Why We Fight (documentary)

“Why We Fight” purports to be about why America has gone to war historically, but let’s be honest here: It’s all about Bush and Iraq. Previous engagements like Korea and Vietnam are given only cursory treatment, the real thrust being that the current Iraq conflagration is wrong and that Bush is a bad president. This is just a Michael Moore film without Michael Moore — without the ego and the bombast and the cheap theatrics. It’s “Fahrenheit 9/11” that’s had a shave and a shower.

I see any removal of Michael Moore as a step in the right direction, and surely filmmaker Eugene Jarecki recognizes, as do many other liberals, that Moore sometimes hurts his side more than he helps. An anti-Bush, anti-war documentary that remains calm and non-melodramatic might be in order, to rinse away the negative feelings caused by “Fahrenheit 9/11.”

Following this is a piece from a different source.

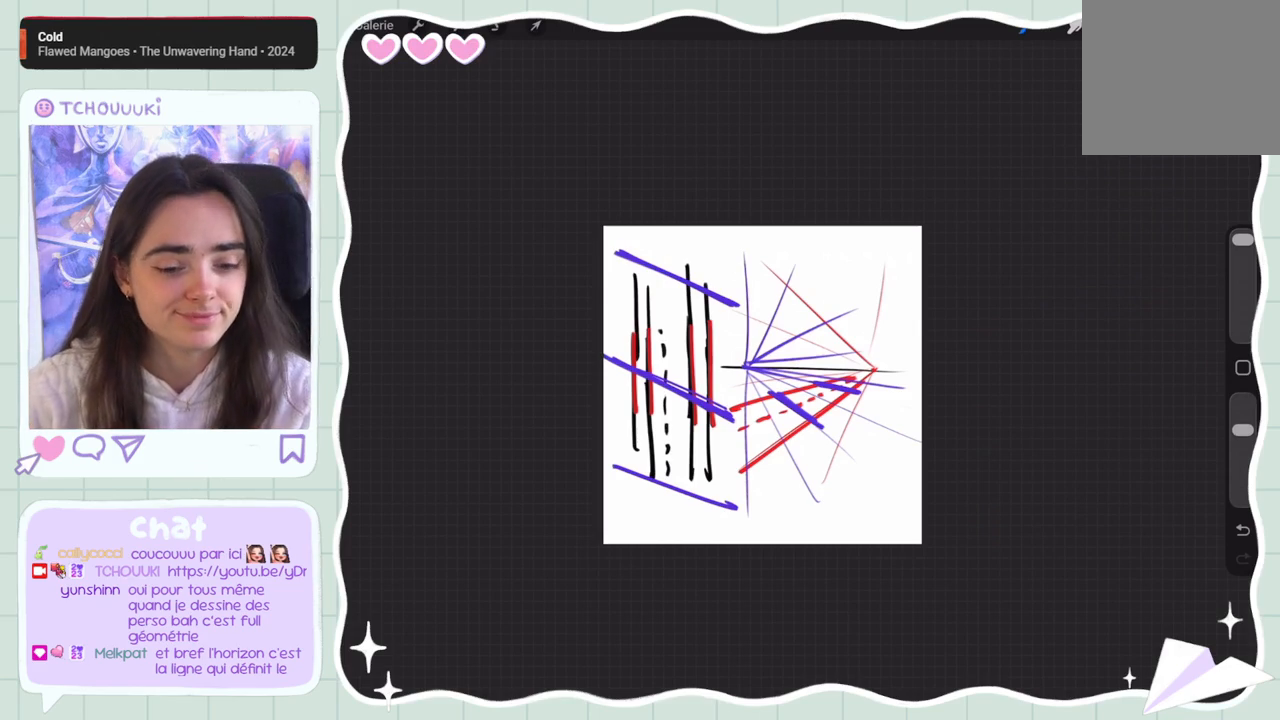
{"buttons": ["R1"], "events": []}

Dichotomously, “Why We Fight” suffers from being unoriginal. Like it or not, we DID already have a “Fahrenheit 9/11,” and it covered much of the same ground as “Why We Fight.” Do we need another one, even if it’s a more palatable version? You can go to another restaurant if you don’t like what you had at this one, but that fact remains, you already ate.

“Why We Fight” begins with Dwight D. Eisenhower’s farewell address, in which he warned against letting the military industrial complex get too big, and against the United States becoming imperial. That was in 1961. Forty-four years later, the military industrial complex is huge — the film says $750 billion is spent on defense every year, “and profits are up” — and some view our foreign policies as reeking of imperialism.

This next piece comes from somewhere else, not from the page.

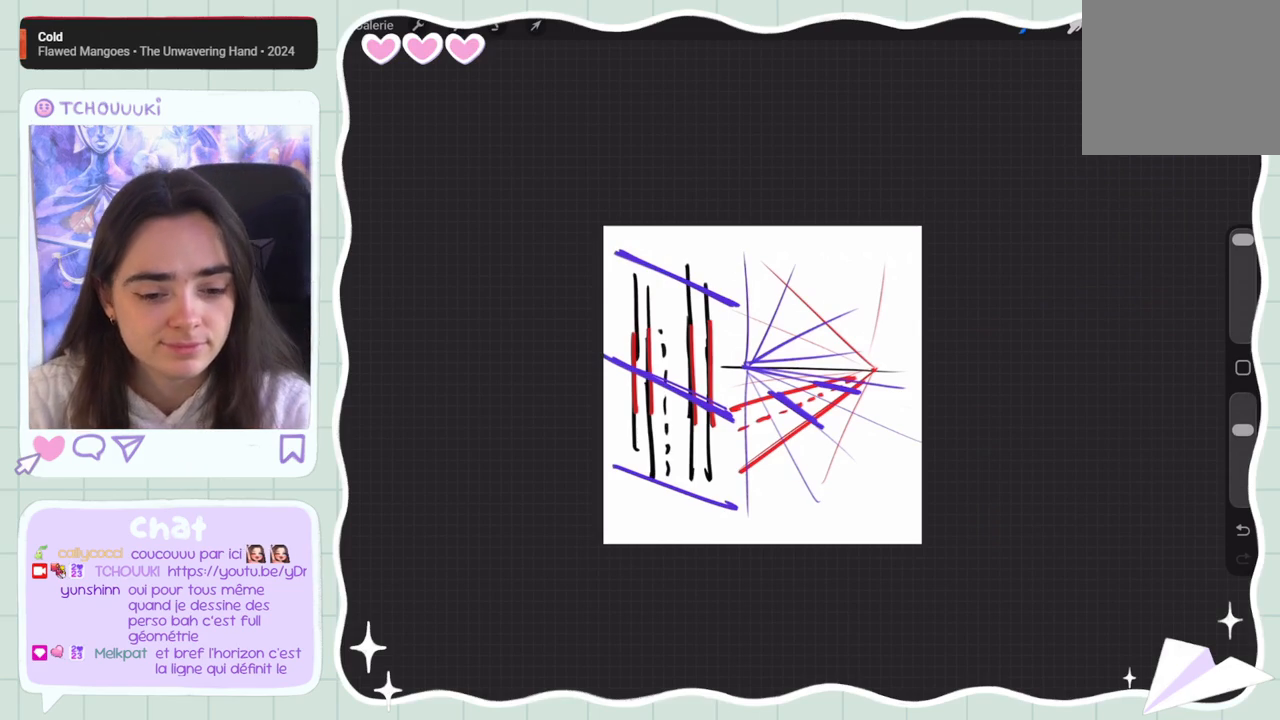
{"buttons": ["R1"], "events": []}
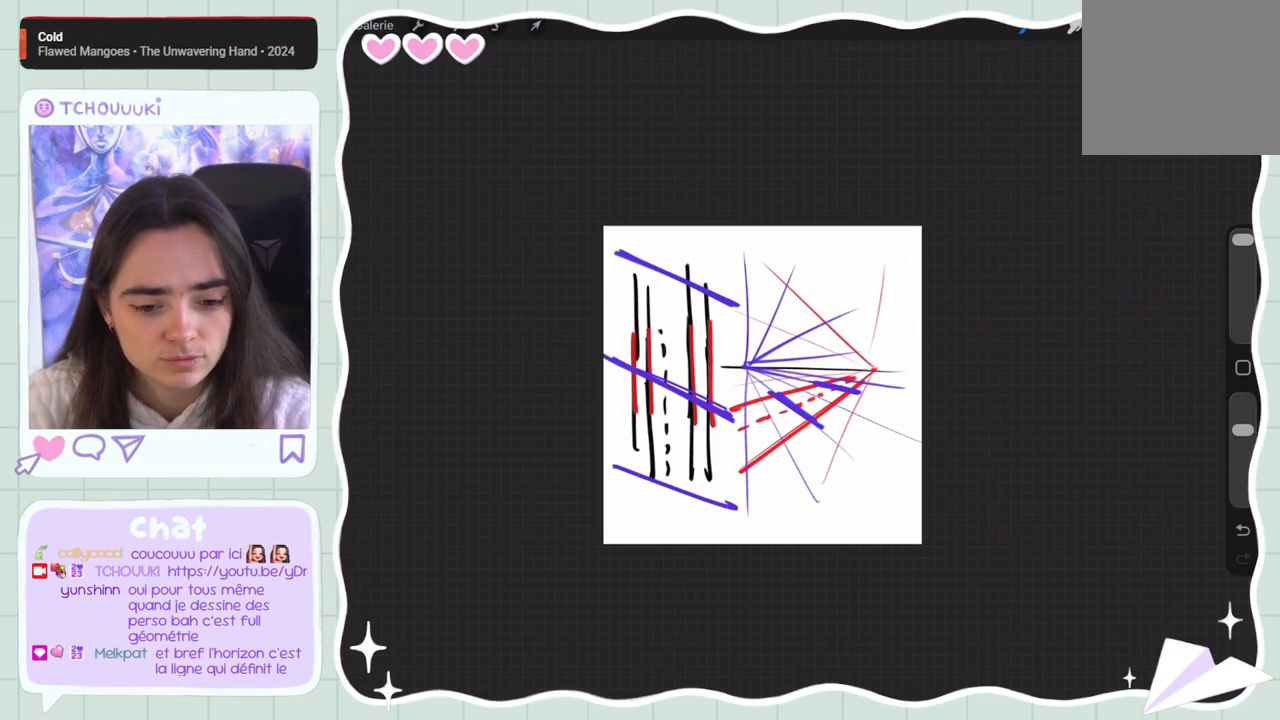
{"buttons": ["R1"], "events": []}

It all boils down to money, Jarecki says, and he brings up Dick Cheney’s connections to defense contractor Halliburton, as well as various other economic factors that he says play a part in modern America’s foreign policies. He does not focus on making Bush look foolish, the way Moore did. Instead, he presents the facts — which surely someone will call into question if the film is released nationally — and largely lets them speak for themselves (though he does have interviews with the likes of John McCain, Gore Vidal and Eisenhower’s son).

Some of the data is sobering, even frightening. A mention is made of Dick Cheney’s 1992 directive (when he was Secretary of Defense) that the U.S. do all it can to keep itself as the world’s only “superpower,” including acting unilaterally, if necessary, to preserve America’s “interests” — a philosophy that is at the core of the Bush doctrine and that sounds scary when you put it in those terms.

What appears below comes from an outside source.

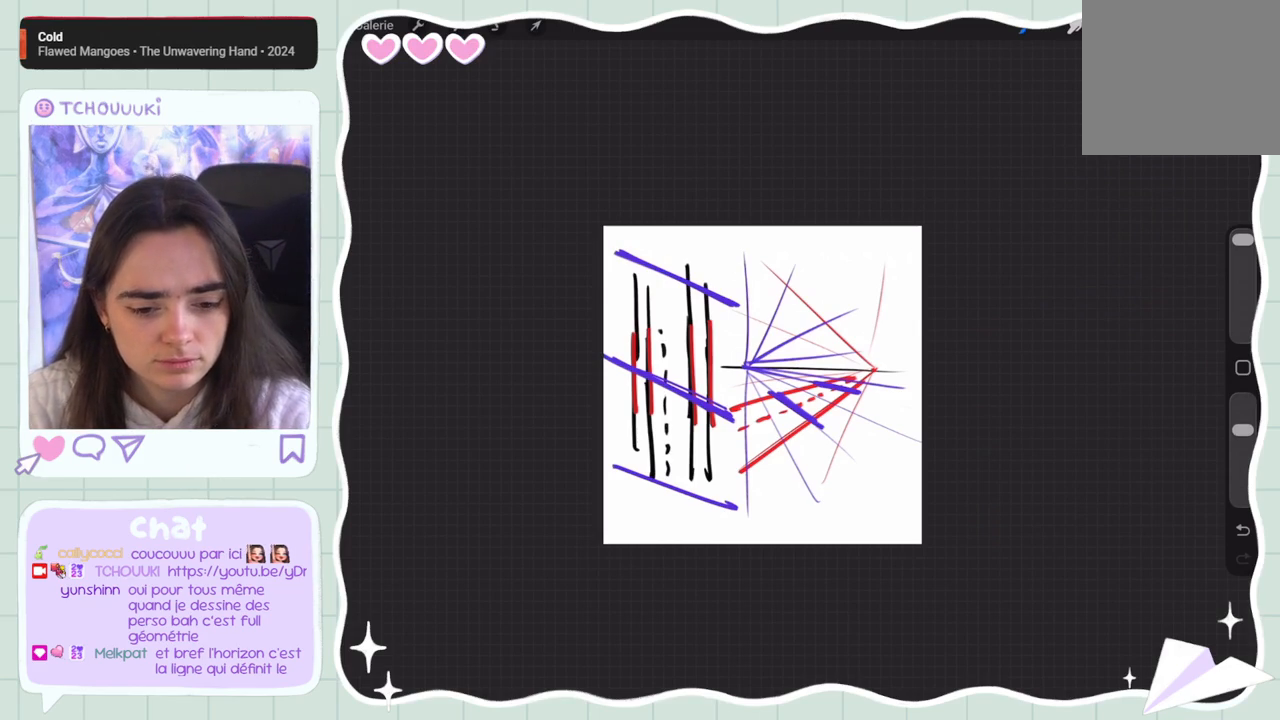
{"buttons": ["R1"], "events": []}
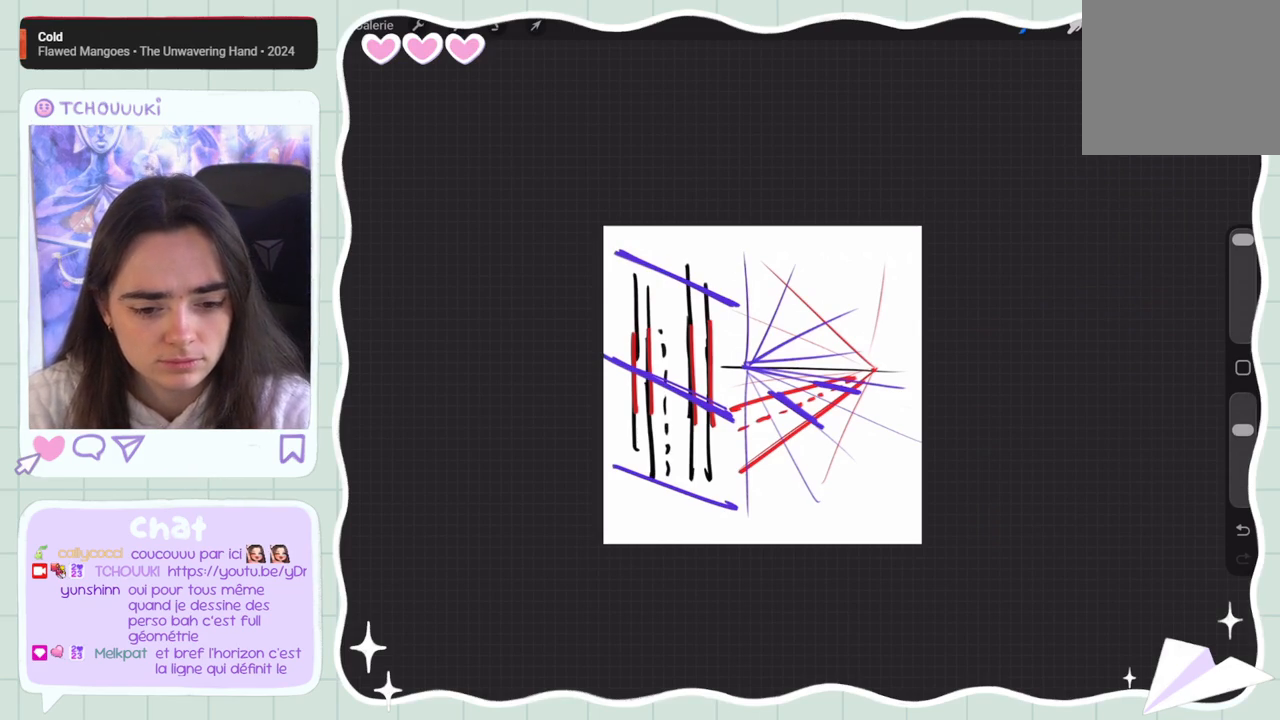
{"buttons": ["R1"], "events": []}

It is hard to remain neutral in today’s heated political environment, and maybe neutrality isn’t a worthwhile aim anyway. My role as a film critic is to describe the movie’s merits as a movie — how well it does what it’s trying to do, in other words — and not to say whether its ideas are good. The film is shrewd to keep its leftist tendencies subtle at first, so that even conservative-thinking viewers may be drawn into it and perhaps wind up giving the liberal ideas some thought. If you’re a hard-core conservative, I suppose that’s sneaky, tantamount to propagandism. As always, a film being well-made and intelligently laid-out will be trumped by the viewer’s pre-conceived notions, just as, in the case of “Fahrenheit 9/11,” a film’s occasional shoddiness will be ignored by those who support its ideas.